The Northland Regional Council said that "may" have happened, but regulatory services group manager Colin Dall said the council was not sampling for the leads in question.
"One thing we could look at is to start including some sampling for organoleads."
Lead was banned from petrol in New Zealand in 1996.
The refinery's communications manager, Greg McNeill, said the company knew of a "past land farm" in the area that the workers had described.
Land farming remained a consented, environmentally sustainable practice to return contaminated soil - including sludge - to an acceptable quality for land use, he said.
When last measured in 1995, the total lead content of the land farm was 33 parts per million, well below the national environmental standard for safe residential use, Mr McNeil said.
He said if any new information was made available, the refinery would readily carry out further testing.
Workers unaware of risks
Mr Ardnt and Mr Tobin, who worked in the refinery in the 1960s and 1970s, said they were never warned of the risks of handling the lead.
"The lead was added to the petrol blend at Marsden Point refinery by way of coming in drums of 205 litres, weighing approximately 360 kilos each, that were manually entered into the blending vessels," Mr Ardnt said.
He would remove the cap, and then the internal plug, coming within about 60cm of the surface of the lead.
"Even though you had an air mask on you could smell it. And we just had plain white overalls and if they were available, a pair of underpants to wear under them and a sweatshirt in the winter."
Mr Ardnt started at the refinery in April, 1965 - 13 months after Medical Officer of Health E Simpson wrote a letter to the Whangarei district officer of the Department of Labour, warning of the dangers of lead.
"There is, at the Marsden Point Oil Refinery, a section of the plant wherein employees will be handling one or both of these compounds... both are extremely toxic... The risk is present wherever the compounds are handled," the medical officer wrote.

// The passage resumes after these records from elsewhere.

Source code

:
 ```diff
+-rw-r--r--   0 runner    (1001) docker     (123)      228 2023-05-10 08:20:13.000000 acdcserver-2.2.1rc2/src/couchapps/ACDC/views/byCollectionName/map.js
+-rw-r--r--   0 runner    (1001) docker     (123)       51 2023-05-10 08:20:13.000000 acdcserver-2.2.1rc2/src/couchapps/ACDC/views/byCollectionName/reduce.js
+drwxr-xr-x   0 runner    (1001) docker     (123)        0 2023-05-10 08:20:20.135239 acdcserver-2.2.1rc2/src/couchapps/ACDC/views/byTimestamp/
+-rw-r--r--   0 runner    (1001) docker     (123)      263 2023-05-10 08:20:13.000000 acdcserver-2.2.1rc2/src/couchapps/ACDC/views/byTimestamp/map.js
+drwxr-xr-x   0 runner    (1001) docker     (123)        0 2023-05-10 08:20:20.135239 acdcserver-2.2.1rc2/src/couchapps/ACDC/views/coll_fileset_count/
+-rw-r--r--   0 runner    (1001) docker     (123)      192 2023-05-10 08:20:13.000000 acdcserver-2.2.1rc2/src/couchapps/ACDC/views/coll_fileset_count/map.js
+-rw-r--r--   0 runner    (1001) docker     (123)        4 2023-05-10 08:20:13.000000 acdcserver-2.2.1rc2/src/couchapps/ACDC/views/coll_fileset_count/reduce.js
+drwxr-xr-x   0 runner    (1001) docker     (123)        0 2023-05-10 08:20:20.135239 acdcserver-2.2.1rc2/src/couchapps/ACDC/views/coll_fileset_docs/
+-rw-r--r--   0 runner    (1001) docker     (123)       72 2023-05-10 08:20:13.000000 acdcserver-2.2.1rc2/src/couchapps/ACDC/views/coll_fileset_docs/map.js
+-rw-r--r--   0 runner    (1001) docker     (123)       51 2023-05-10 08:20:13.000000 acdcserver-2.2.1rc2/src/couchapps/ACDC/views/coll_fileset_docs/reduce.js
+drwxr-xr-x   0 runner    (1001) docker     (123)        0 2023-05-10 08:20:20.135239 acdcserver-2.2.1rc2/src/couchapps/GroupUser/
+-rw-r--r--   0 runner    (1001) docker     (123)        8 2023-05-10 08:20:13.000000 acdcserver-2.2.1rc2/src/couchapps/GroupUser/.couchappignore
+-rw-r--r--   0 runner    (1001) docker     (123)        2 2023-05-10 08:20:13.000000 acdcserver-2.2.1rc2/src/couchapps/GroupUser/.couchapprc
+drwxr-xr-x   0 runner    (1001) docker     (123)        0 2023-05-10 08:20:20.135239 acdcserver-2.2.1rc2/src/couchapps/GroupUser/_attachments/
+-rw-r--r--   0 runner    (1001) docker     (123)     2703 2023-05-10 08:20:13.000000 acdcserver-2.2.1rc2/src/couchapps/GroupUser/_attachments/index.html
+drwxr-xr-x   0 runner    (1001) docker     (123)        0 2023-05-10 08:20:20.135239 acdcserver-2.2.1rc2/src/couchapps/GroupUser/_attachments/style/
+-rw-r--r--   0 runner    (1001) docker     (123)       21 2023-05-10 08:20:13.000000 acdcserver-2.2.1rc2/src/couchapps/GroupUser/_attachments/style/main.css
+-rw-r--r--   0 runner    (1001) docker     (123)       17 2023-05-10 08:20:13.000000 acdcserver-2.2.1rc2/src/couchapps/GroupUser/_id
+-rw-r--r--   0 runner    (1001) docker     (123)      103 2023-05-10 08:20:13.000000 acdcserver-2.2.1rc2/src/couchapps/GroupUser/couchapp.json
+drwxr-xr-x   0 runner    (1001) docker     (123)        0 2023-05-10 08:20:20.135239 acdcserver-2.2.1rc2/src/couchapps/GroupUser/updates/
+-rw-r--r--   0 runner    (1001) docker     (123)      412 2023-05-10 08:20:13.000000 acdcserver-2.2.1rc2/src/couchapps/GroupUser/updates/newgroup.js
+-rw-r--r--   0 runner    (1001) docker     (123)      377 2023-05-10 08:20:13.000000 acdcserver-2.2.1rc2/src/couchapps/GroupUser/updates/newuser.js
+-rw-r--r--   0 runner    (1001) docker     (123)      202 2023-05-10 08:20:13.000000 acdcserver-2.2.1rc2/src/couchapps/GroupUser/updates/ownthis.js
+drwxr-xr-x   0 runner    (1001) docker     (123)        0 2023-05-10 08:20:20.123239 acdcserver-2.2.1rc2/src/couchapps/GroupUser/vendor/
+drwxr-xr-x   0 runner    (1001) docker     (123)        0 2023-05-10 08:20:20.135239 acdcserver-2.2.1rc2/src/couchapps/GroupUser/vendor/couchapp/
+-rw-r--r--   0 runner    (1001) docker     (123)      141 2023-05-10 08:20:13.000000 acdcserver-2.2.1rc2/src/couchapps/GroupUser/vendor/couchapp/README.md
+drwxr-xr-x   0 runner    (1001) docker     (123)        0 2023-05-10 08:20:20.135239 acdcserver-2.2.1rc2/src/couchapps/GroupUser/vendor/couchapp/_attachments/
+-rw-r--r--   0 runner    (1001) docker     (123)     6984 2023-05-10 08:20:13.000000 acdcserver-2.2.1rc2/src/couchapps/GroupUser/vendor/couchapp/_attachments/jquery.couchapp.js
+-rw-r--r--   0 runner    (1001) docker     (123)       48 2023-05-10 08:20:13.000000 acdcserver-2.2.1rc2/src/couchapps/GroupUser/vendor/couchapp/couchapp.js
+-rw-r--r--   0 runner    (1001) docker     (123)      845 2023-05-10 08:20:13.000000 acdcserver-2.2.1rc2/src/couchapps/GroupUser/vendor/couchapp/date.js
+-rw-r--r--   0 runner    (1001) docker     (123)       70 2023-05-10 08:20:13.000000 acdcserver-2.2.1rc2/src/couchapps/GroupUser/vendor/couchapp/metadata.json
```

Mr Tobin said workers were told to wear protective clothing, but were not told of the extreme dangers of being exposed to lead.
"We were told this was nasty stuff, we weren't told how nasty."
In December 1965, the director of the division of public health at the Department of Health, JF Copplestone, wrote to the medical officer of health in Whangarei.
"It is essential that men working on this task shall be under adequate medical supervision as the risk of lead poisoning is considerable. Organic lead compounds pass freely through the skin."
The refinery said it had always acted in accordance with the medical guidelines for the handling of lead and carried out regular medical checks for anyone involved in the handling of lead on site.
It said it had evidence of workers wearing the appropriate personal protection when the lead plant was decommissioned and that access to this plant was always restricted.
Years of cancer
Mr Ardnt's body has been riddled with tumours since the 1980s.
Doctors first found a squamous carcinoma and then a large tumour around his left lung. In 2009 an tumour was found in his right breast; in 2012 he had radical radiation and hormonal treatment for another tumour on his prostate, and then another tumour was found in his left breast.
"In 2013 my oncologist sat down with me and said a peer review had been done by his colleagues, they couldn't figure out why I had all these cancers and problems.
"I ran through my work history and life and when I got to the work at the refinery, he said 'no, not hydrocarbon, different cancer', and when I said triethyl lead he said 'oh my god, you've got to be kidding me'."
He said he thought about the warning letters they never saw, and the simple overalls they wore, and opening the tanks to get the leads out.
"If I took a drum of that lead into their offices now and opened it they would throw a fit. I'd be called a terrorist."